Problems and tasks:
1: Give the review of Strangers again between "Teessiders The Young’uns" and "more than once).", inclusive, replacing "trio" with "group".
2: List the three members of The Young'uns named in the review of Strangers.
3: Write what comes next in the review of Strangers, starting after its last sentence.

Study text:
★ ★ ★ ★ ★ ★ ★

The Young’uns – Strangers
Self-Released – 29 September 2017
The north-east of England boasts an enviably rich seam of fine folk musicians, past and present. Artists as diverse as the late Vin Garbutt, Alex Glasgow and The Unthanks have all found universal acclaim with songs that are steeped in particular local detail. Perhaps the one thing that links them is their ability to be both intensely personal and unabashedly political, often in the same stroke, a quality that reflects the area’s rich working-class industrial heritage, its bleak natural beauty and the hardships and joys that those things bring.
Teessiders The Young’uns are the latest in a long line of hugely talented singers and musicians to bring the singular, distinctive sound of the region to a wider audience. The trio – singer-songwriter Sean Cooney and singers Michael Hughes and David Eagle – have been around for a while now. Strangers is their fourth album, and they have been a popular feature on the folk circuit for a decade, but in the last two or three years their appeal has deservedly blossomed, thanks to rave reviews in the national press and two consecutive ‘Best Group’ titles in the BBC Radio 2 Folk Awards (they are in rarified company – only Lau, Bellowhead, and Danu have won that particular accolade more than once).

★ ★ ★ ★ ★ ★ ★

Entries supplied:
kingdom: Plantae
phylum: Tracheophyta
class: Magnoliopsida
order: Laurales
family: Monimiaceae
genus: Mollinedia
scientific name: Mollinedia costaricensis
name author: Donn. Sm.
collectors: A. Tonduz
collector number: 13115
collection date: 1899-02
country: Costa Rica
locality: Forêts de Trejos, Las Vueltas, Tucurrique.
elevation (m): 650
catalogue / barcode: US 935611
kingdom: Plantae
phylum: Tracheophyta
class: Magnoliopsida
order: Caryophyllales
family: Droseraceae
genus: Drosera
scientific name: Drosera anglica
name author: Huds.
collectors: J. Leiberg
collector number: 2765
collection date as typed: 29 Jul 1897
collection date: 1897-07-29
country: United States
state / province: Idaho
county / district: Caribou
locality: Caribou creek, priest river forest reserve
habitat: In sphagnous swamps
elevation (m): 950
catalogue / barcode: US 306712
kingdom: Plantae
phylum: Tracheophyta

★ ★ ★ ★ ★ ★ ★

Numbered responses:
1:
Teessiders The Young’uns are the latest in a long line of hugely talented singers and musicians to bring the singular, distinctive sound of the region to a wider audience. The group – singer-songwriter Sean Cooney and singers Michael Hughes and David Eagle – have been around for a while now. Strangers is their fourth album, and they have been a popular feature on the folk circuit for a decade, but in the last two or three years their appeal has deservedly blossomed, thanks to rave reviews in the national press and two consecutive ‘Best Group’ titles in the BBC Radio 2 Folk Awards (they are in rarified company – only Lau, Bellowhead, and Danu have won that particular accolade more than once).

2: Sean Cooney, Michael Hughes, David Eagle

3:
Strangers, begins with a brisk, rousing version of Maggie Holland’s A Place Called England. It is the album’s only cover, and a very well-chosen one it is too, acting as a kind mini-manifesto or statement of intent. It provides a picture of a country whose recent past has been plagued by the excesses of big business, bad politicians and the wrong kind of patriotism, but is nonetheless full of hope and passion. It works as a kind of background, and the songs that follow – all penned by Cooney – fill in the details and populate the land with a vibrant cast of characters.
The first of these characters – the star of Ghafoor’s Bus – is Ghafoor Hussain, a very English kind of hero who drove a bus-load of provisions from his Stockton home to the Dunkirk refugee camp in 2015, serving up food and ten thousand cups of tea a day to beleaguered migrants. His story is told with a jaunty positivity, the vocal trio ably assisted by the choral talents of the Aldeburgh Young Musicians.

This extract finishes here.